Local structure distortion and spin Hamiltonian parameters of oxide-diluted magnetic semiconductor Mn-doped ZnO

Abstract

The local structure distortion, the spin Hamiltonian (SH) parameters, and the electric fine structure of the ground state for Mn2+ (3d5) ion in ZnO crystals are systematically investigated, where spin–spin (SS), spin–other-orbit (SOO) and orbit–orbit (OO) magnetic interactions, besides the well-known spin-orbit (SO) coupling, are taken into account for the first time, by using the complete diagonalization method. The theoretical results of the second-order zero-field splitting (ZFS) parameter D, the fourth-order ZFS parameter (a-F), the Zeeman g-factors: g// and g⊥, and the energy differences of the ground state: δ1 and δ2 for Mn2+ in Mn2+: ZnO are in good agreement with experimental measurements when the three O2– ions below the Mn2+ ion rotate by 1.085° away from the [111]-axis.
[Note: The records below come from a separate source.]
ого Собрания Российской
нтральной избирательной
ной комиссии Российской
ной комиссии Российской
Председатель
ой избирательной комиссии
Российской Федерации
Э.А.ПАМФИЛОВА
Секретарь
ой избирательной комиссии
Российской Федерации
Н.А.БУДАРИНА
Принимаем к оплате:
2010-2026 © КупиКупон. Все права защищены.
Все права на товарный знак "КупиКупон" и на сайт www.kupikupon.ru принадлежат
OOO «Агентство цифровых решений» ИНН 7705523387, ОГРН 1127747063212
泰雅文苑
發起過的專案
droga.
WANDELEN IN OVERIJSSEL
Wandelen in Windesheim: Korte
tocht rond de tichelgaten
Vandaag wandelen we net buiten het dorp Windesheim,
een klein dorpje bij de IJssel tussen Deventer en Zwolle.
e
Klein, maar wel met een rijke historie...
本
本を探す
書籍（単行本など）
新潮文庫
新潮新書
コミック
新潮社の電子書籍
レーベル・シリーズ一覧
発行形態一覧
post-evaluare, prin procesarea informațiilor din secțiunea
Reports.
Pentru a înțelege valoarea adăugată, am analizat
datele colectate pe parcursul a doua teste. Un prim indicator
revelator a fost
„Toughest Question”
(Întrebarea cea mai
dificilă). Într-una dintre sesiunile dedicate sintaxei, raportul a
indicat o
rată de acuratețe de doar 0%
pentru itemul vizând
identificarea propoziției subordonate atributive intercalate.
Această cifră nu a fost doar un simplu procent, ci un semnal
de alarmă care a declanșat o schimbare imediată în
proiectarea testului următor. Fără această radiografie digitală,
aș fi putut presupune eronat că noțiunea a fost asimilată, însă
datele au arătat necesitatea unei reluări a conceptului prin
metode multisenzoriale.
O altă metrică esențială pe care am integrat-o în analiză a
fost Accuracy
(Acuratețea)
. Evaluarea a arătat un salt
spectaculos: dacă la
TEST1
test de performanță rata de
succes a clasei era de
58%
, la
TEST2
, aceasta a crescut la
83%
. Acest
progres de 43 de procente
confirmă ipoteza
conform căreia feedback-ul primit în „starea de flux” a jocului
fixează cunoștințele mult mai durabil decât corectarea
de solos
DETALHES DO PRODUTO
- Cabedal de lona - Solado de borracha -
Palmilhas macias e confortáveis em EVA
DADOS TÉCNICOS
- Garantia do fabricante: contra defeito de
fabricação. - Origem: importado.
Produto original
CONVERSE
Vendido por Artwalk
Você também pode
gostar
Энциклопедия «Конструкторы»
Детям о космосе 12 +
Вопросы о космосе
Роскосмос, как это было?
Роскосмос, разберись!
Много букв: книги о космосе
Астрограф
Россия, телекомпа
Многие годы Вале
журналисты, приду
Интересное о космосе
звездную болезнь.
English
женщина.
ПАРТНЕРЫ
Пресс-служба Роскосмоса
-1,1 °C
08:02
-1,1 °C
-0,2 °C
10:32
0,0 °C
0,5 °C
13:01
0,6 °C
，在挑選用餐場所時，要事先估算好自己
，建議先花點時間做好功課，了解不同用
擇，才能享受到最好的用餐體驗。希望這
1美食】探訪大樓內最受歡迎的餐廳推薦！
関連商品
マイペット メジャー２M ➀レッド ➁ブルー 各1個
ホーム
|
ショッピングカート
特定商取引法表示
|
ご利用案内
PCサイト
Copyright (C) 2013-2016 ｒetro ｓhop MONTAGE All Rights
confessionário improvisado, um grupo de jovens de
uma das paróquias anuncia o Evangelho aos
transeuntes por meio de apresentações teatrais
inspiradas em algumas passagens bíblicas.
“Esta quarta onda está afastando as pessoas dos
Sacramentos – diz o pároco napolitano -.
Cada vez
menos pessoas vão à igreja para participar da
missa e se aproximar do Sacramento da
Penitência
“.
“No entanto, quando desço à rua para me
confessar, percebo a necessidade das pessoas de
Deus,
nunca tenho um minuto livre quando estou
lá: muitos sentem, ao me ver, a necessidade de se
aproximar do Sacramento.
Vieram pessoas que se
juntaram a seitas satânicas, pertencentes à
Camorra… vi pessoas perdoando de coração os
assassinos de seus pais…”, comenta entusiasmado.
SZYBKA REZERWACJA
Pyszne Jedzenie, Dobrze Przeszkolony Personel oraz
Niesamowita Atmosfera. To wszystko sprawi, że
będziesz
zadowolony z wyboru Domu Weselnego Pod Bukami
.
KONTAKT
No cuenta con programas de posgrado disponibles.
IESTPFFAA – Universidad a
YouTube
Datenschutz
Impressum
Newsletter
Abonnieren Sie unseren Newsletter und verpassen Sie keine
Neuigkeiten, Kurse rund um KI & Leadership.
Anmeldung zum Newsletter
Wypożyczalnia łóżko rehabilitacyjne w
Hence, the local structure distortion effect plays an important role in explaining the spectroscopic properties of Mn2+ ions in Mn2+: ZnO crystals. It is found for Mn2+ ions in Mn2+: ZnO crystals that although the SO mechanism is the most important one, the contributions to the SH parameters, made by other four mechanisms, i.e. SS, SOO, OO, and SO∼SS∼SOO∼OO mechanisms, are significant and should not be omitted, especially for calculating ZFS parameter D.